The risk of VTE increased over time, with a greater percentage of patients developing the complication at 12 months after initiation of chemotherapy than at 3 months. VTE was most frequently observed in cancers of the pancreas, lung, and stomach, and the overall incidence of the complication was 13.5% at 1 year, with no indication of plateau or tapering at that time point. Patients with VTE showed a higher risk of major bleeding events in the year following chemotherapy initiation (19.8%) compared with 9.6% in patients without VTE. These rates are higher than has been reported with anticoagulant use in clinical trials, likely reflecting how clinical claims data can be more representative of actual practice than clinical trial data.
Moreover, while the baseline health care costs of patients who would develop VTE were comparable with those of patients who would not, the costs of the VTE patients soared over the year following chemotherapy initiation. On average, patients with VTE had $110,719 in expenses compared with $76,804 for patients without VTE, a difference primarily accounted for by VTE-related inpatient, outpatient, and emergency room expenses.

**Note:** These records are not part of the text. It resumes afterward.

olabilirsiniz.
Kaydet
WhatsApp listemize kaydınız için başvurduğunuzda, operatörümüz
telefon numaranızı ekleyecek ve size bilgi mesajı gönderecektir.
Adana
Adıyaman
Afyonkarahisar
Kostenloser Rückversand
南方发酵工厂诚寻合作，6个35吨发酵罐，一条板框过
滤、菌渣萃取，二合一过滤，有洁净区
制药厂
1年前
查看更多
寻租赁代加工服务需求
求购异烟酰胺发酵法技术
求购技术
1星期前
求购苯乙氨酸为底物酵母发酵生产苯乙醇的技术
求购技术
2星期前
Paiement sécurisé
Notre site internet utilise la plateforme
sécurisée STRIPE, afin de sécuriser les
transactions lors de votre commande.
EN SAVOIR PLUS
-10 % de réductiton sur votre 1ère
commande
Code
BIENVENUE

“Importantly, this observational study suggests that the observed rates of symptomatic VTE in real-world practice are considerably greater than reported in patients eligible for randomized clinical trials,” said Lyman. “[The] risk continues to increase over time during the year following initial treatment.”
Lyman stated, “Clinical oncologists need to be aware of the increased risk of this serious complication of cancer and cancer treatment, and when the risk is sufficiently great and the balance of benefits and harms acceptable, oncologists should consider prophylactic anticoagulation.”